[SOURCE DATA Boundary: Start]

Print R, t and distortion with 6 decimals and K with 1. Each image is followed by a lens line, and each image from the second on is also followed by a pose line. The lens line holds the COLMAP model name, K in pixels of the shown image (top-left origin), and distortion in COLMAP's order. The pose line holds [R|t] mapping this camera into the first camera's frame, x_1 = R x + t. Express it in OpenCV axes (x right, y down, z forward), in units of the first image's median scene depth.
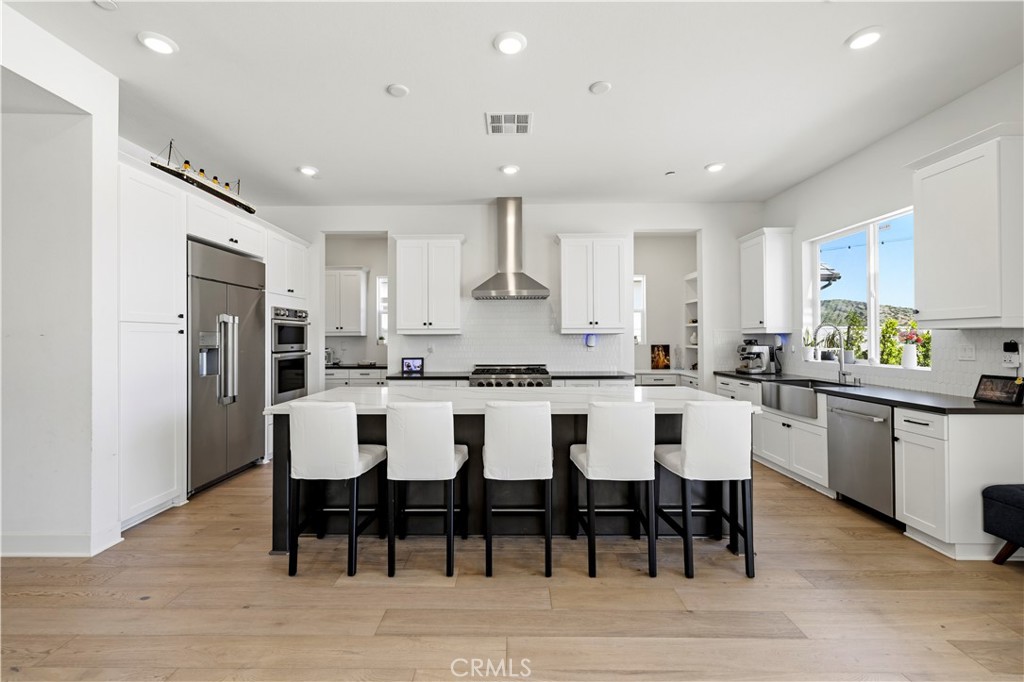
lens RADIAL K [[432.7, 0, 509.1], [0, 432.7, 341.2], [0, 0, 1]] dist [-0.001177, -0.000107]
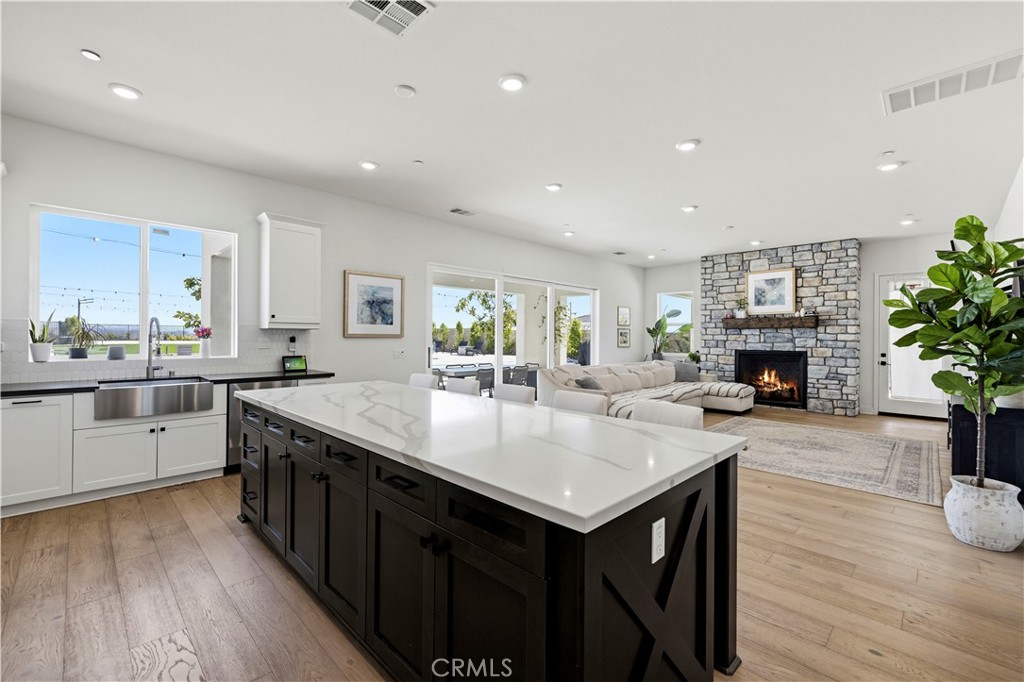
lens RADIAL K [[432.7, 0, 509.9], [0, 432.7, 337.0], [0, 0, 1]] dist [-0.001177, -0.000107]
pose [[-0.711913, -0.002341, 0.702264, -0.561059], [-0.001854, 0.999997, 0.001454, -0.001035], [-0.702265, -0.000266, -0.711915, 1.255334]]
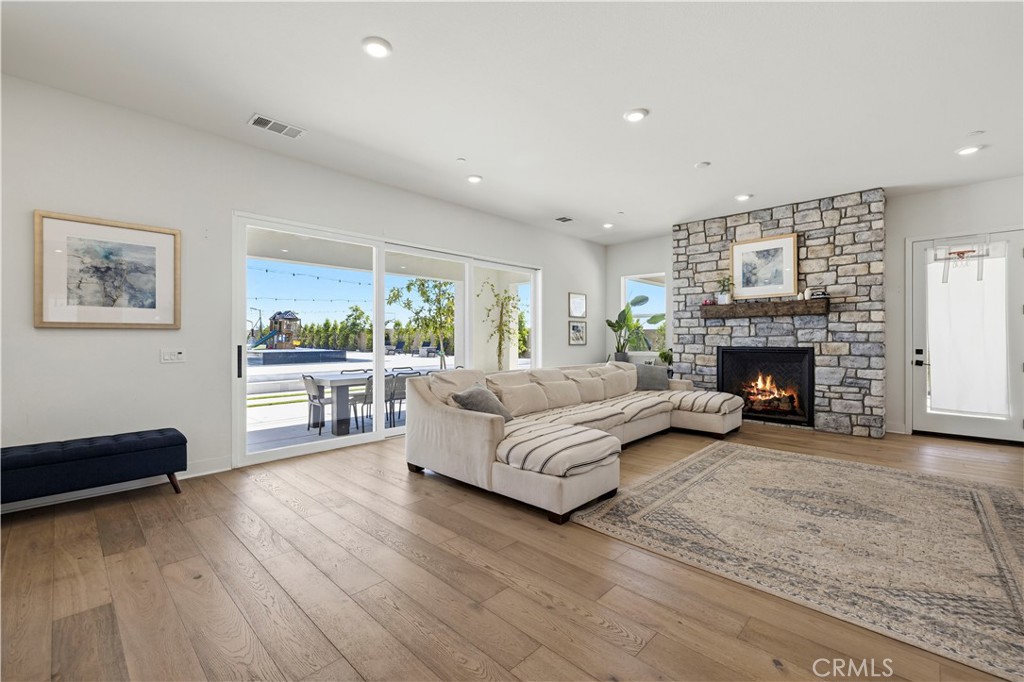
lens RADIAL K [[432.7, 0, 511.2], [0, 432.7, 338.9], [0, 0, 1]] dist [-0.001177, -0.000107]
pose [[-0.727243, 0.002091, 0.686377, -0.390293], [0.005939, 0.999977, 0.003246, 0.026466], [-0.686355, 0.006437, -0.727238, 0.612770]]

[SOURCE DATA Boundary: End]

GOAL OF THE EXERCISE
Alter the listing so that "decimals" becomes "decimal places" and everything else stays unchanged. Omit the pictures from your answer.

ANSWER AREA
Print R, t and distortion with 6 decimal places and K with 1. Each image is followed by a lens line, and each image from the second on is also followed by a pose line. The lens line holds the COLMAP model name, K in pixels of the shown image (top-left origin), and distortion in COLMAP's order. The pose line holds [R|t] mapping this camera into the first camera's frame, x_1 = R x + t. Express it in OpenCV axes (x right, y down, z forward), in units of the first image's median scene depth.
lens RADIAL K [[432.7, 0, 509.1], [0, 432.7, 341.2], [0, 0, 1]] dist [-0.001177, -0.000107]
lens RADIAL K [[432.7, 0, 509.9], [0, 432.7, 337.0], [0, 0, 1]] dist [-0.001177, -0.000107]
pose [[-0.711913, -0.002341, 0.702264, -0.561059], [-0.001854, 0.999997, 0.001454, -0.001035], [-0.702265, -0.000266, -0.711915, 1.255334]]
lens RADIAL K [[432.7, 0, 511.2], [0, 432.7, 338.9], [0, 0, 1]] dist [-0.001177, -0.000107]
pose [[-0.727243, 0.002091, 0.686377, -0.390293], [0.005939, 0.999977, 0.003246, 0.026466], [-0.686355, 0.006437, -0.727238, 0.612770]]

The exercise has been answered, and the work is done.